Altınbaş Üniversitesi Çarşamba Buluşmaları programında konuşan hukukçular, sosyal medya şirketlerinin, çocuk pornosu ile özel hayatın gizliliğine aykırı içerikleri anında kaldırdığına dikkat çekti. Ancak uzmanlara göre, hakaret gerekçesiyle internete erişim engeli getirilmesi anlamsız ve bu tür davalara bakacak ihtisas mahkemeleri kurulmalı.
Yeni dönemde çevrimiçi oturumlarla süren Altınbaş Üniversitesi Çarşamba Buluşmaları'nda bu hafta Yeni Sosyal Medya Kanunu ele alındı. Altınbaş Üniversitesi Ceza ve Ceza Muhakemesi Hukuku Ana Bilim Dalı Başkanı Doç. Dr. Hasan Sınar'ın yönetimindeki söyleşinin konukları İstanbul Aydın Üniversitesi Öğretim Üyesi Doç. Dr. Murat Volkan Dülger ile Bilişim Hukuku Uzmanı Avukat Gökhan Ahi oldu.
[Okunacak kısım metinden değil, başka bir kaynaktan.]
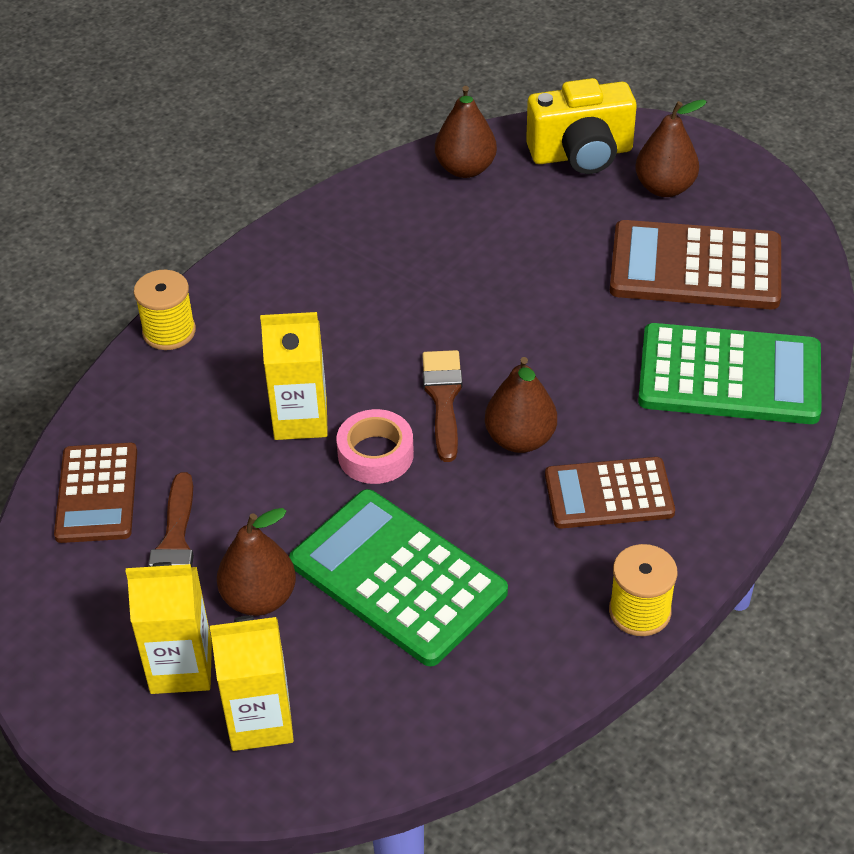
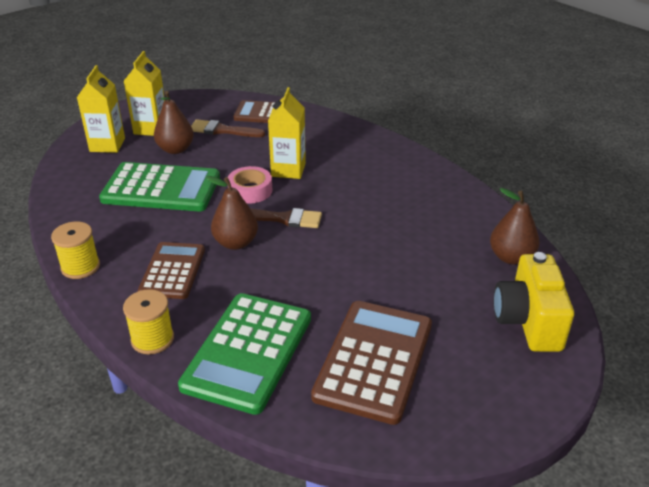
camera: 100 degrees right, 10 degrees down
(169, 331) = (371, 136): yellow spool -> yellow spool (152, 339)
(397, 577) = (161, 188): green calculator -> green calculator turned 45 degrees clockwise
(664, 188) = (479, 364): brown pear -> none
Oturumu yöneten Doç. Dr. Hasan Sınar, Türkiye'nin içinde bulunduğu coğrafyada insanların tarih boyunca kendilerini sıkıntıya girmeden özgürce ifade edemediğini belirterek "Bu gerçeği teslim etmemiz gerekiyor. Ancak şurada bir kafa karışıklığı var: Sosyal medya şirketleri, kanuna bu denli direnç göstermelerini gerektirecek bir yaptırım rejimiyle karşı karşıya kalıyorlar mı?" diye sordu.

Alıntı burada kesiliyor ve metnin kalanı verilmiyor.